Tali retribuzioni sono state quindi rivalutate secondo il corrispondente coefficiente di rivalutazione ai fini della riliquidazione delle rendite.
Si ricorda, inoltre, che per tutti gli eventi oc corsi ad artigiani a partire dall'1.1.1996, le relative retribuzioni vanno sempre contraddistinte con il codice "E" ("effettiva" - v. circ. n. 70/1996).
1.2 Rendite liquidate su retribuzioni convenzionali
Le rendite per infortuni e malattie professionali manifestatesi dal 1°aprile 1937 al 30 giugno 2005, liquidate su retribuzioni annue convenzionali devono essere ricalcolate sulla retribuzione minima di euro 12.822,60 qualora il salario convenzionale in essere al 30 giugno 2006 risulti inferiore a tale minimo o, se superiore, sullo stesso salario convenzionale entro il massimale di euro 23.813,40 .
Studenti ed alunni
Le rendite relative ad alunni e studenti di scuola o istituti statali, in conseguenza della variazione della retribuzione minima e massima stabilite per l'industria, devono essere liquidate dal 1° luglio 2005, conformemente al disposto di cui all'art. 2 del decreto ministeriale 12 dicembre 1968, sulle seguenti retribuzioni convenzionali che sostituiscono quelle di cui alla circ. n.17/2005:
a) per gli alunni e studenti di scuole primarie e secondarie di primo grado e, comunque, fino ai 15 anni compiuti euro 12.822,60 ;
b) per gli alunni e studenti di scuole secondarie di secondo grado e, comunque, dal 16° anno di età fino ai 21 anni compiuti in euro 13.497,32 ;
c) per gli studenti delle università e degli istituti di istruzione superiore , e, comunque, dal 22° anno di età in poi euro 14.622,97 .
Lavoratori portuali
Per le rendite dei lavoratori portuali va operata la seguente distinzione:
a) Rendite costituite entro il 31 dicembre 1995 sulla base di retribuzioni convenzionali distinte per lavoratori delle ex "Compagnie portuali" e per lavoratori degli ex "gruppi portuali" per le quali è prevista la rivalutazione automatica (D.M. 13.11.1987 - v. circ. n.52/1988).

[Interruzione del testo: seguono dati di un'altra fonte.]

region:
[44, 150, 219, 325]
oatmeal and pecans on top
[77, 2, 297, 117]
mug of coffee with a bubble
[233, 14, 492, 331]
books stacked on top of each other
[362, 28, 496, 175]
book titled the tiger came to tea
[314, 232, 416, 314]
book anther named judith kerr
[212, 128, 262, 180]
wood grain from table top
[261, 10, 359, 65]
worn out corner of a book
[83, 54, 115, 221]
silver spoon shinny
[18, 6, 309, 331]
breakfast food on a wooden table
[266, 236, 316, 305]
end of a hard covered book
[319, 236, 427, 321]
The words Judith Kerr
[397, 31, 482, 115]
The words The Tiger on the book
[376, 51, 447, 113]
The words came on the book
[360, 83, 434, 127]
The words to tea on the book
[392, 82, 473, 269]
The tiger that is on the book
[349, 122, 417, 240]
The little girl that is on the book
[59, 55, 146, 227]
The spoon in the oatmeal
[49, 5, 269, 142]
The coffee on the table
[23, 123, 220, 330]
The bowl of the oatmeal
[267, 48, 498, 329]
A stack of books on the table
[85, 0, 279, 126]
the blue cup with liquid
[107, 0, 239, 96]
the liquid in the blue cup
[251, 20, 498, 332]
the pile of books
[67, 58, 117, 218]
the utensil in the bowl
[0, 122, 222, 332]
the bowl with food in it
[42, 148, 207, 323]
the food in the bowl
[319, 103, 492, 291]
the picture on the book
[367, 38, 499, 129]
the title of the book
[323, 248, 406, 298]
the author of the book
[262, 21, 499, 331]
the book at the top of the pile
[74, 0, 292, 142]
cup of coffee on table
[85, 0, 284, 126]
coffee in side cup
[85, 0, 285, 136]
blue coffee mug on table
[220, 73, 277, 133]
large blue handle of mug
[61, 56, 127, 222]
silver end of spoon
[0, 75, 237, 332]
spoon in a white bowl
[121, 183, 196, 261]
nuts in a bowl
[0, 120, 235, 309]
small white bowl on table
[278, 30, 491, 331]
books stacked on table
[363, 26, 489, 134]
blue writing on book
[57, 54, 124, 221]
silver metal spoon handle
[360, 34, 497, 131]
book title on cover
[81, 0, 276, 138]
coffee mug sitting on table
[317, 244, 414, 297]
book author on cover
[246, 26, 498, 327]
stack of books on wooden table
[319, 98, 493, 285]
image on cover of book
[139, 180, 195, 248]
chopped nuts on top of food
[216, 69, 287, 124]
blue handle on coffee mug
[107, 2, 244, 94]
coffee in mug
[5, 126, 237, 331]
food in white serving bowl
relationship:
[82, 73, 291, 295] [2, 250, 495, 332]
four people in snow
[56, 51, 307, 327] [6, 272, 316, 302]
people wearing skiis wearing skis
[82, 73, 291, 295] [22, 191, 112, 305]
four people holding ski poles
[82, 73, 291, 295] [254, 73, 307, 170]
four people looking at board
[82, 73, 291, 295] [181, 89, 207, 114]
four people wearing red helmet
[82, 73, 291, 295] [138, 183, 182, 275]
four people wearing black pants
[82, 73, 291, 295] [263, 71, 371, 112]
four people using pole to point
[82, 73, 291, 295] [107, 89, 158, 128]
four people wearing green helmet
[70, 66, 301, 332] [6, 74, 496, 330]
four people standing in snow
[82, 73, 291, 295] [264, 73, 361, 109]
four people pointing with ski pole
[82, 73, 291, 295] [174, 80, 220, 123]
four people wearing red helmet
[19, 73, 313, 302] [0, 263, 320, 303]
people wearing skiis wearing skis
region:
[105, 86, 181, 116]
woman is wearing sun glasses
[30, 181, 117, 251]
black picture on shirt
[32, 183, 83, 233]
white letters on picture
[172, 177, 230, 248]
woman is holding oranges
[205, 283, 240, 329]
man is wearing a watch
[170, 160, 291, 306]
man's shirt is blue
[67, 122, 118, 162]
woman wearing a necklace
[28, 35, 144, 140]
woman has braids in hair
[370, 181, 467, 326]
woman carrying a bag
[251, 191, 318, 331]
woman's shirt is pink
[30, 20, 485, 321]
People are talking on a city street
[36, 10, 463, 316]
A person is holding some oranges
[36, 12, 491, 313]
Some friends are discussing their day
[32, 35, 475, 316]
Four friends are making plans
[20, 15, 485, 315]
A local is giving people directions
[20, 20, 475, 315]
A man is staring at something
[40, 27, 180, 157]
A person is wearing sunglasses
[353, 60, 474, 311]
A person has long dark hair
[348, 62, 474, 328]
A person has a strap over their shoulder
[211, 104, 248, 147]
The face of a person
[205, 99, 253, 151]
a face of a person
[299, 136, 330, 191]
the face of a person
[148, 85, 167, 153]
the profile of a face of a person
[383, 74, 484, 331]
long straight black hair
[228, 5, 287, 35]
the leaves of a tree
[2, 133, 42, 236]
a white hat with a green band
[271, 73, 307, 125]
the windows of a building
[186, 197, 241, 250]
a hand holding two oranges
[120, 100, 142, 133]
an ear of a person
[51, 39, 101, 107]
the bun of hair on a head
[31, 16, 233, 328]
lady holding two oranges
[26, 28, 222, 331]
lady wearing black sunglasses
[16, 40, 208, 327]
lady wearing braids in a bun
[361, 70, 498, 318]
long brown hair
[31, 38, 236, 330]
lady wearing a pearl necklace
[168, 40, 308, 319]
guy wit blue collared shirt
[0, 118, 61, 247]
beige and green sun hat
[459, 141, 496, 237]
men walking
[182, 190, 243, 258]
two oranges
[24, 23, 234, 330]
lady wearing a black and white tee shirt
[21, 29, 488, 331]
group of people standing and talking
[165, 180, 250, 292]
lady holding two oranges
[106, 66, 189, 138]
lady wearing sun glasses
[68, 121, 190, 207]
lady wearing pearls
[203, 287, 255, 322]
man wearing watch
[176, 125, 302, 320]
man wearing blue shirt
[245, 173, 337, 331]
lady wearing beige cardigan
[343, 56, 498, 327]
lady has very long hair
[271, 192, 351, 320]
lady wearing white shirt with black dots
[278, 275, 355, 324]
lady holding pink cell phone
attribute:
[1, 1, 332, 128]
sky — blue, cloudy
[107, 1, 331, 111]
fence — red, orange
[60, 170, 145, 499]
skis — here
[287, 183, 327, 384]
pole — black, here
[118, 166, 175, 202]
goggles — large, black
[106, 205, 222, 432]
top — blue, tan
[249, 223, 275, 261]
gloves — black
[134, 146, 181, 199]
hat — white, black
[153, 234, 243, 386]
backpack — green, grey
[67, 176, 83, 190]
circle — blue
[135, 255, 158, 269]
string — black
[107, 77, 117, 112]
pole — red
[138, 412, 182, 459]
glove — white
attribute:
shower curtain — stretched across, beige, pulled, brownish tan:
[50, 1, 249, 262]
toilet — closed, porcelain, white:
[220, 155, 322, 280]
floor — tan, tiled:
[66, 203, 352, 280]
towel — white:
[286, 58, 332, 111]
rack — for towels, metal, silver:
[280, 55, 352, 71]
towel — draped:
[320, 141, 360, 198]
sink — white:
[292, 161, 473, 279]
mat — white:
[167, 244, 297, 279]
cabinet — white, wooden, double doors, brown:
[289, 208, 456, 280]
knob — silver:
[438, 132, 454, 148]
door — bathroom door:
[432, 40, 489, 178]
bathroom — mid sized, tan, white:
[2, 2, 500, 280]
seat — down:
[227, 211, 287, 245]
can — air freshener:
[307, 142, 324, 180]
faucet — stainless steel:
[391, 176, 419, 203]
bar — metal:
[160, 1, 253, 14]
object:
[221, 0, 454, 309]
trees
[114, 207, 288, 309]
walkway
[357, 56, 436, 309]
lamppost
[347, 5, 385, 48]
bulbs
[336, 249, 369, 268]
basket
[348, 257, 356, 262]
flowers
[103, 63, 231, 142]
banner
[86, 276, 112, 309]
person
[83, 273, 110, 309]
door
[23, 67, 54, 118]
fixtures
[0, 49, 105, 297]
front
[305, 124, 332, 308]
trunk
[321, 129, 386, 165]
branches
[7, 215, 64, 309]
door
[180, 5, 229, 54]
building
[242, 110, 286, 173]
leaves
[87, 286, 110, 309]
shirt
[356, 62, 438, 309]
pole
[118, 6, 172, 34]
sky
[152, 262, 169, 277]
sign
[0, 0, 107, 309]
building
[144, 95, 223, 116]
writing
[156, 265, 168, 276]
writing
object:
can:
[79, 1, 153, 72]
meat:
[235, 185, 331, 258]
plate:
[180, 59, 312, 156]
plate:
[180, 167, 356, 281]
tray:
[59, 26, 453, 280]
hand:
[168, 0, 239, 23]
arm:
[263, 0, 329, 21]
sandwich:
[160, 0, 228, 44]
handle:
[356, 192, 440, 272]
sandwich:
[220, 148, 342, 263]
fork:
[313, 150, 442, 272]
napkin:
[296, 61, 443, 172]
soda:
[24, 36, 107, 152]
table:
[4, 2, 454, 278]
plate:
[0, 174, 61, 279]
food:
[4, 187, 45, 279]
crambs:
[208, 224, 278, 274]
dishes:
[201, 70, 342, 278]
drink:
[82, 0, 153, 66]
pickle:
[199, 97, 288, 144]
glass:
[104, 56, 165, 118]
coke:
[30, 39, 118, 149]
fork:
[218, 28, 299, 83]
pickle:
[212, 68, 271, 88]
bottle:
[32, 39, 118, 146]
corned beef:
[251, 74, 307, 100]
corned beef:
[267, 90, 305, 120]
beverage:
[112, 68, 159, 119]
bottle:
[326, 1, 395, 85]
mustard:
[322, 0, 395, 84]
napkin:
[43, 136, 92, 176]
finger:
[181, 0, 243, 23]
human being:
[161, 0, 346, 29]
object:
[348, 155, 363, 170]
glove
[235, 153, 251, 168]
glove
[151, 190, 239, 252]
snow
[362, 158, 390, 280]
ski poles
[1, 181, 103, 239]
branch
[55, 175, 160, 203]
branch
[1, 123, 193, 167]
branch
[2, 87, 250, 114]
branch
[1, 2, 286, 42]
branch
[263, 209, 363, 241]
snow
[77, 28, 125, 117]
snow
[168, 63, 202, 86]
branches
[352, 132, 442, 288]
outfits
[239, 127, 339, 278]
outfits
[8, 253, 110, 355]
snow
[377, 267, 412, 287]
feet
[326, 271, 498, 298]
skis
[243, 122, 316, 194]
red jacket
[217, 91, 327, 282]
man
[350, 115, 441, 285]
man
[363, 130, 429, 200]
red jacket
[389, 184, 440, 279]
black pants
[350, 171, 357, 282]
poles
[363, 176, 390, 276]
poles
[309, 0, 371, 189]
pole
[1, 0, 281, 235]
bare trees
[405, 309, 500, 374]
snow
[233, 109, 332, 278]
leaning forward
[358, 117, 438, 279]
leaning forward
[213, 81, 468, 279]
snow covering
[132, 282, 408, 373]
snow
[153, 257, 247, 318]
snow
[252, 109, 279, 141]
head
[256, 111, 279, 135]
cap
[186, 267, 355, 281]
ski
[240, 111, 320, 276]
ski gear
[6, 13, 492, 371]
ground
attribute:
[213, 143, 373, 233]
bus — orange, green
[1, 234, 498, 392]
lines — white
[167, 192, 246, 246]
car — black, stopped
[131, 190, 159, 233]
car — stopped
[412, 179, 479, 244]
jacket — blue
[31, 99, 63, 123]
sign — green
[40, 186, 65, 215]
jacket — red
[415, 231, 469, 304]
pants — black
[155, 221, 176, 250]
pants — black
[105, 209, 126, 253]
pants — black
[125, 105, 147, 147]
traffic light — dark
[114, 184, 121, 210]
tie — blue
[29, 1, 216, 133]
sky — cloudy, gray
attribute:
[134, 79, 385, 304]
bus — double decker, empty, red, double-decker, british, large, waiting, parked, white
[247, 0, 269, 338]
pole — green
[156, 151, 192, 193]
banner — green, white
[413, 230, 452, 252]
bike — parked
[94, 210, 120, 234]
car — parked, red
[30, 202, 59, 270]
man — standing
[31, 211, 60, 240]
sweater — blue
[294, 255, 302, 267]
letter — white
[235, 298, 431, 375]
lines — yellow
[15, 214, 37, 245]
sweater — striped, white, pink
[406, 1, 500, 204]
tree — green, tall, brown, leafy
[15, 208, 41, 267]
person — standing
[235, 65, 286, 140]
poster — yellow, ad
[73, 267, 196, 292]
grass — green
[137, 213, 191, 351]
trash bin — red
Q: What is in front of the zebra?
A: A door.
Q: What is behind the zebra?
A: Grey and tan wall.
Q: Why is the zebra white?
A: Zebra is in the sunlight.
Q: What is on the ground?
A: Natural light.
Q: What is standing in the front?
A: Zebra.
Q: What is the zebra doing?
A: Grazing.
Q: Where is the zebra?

Tali rendite vengono riliquidate dal 1° luglio 2006, applicando il coefficiente di rivalutazione più elevato alle retribuzioni in essere al 30 giugno 2006; quindi, rispettivamente per le due categorie, sul massimale di euro 23.813,40 (euro 23.415,60 x 1,0170) e sulla retribuzione di euro 12.822,60 (euro 12.620,73 x 1,0170).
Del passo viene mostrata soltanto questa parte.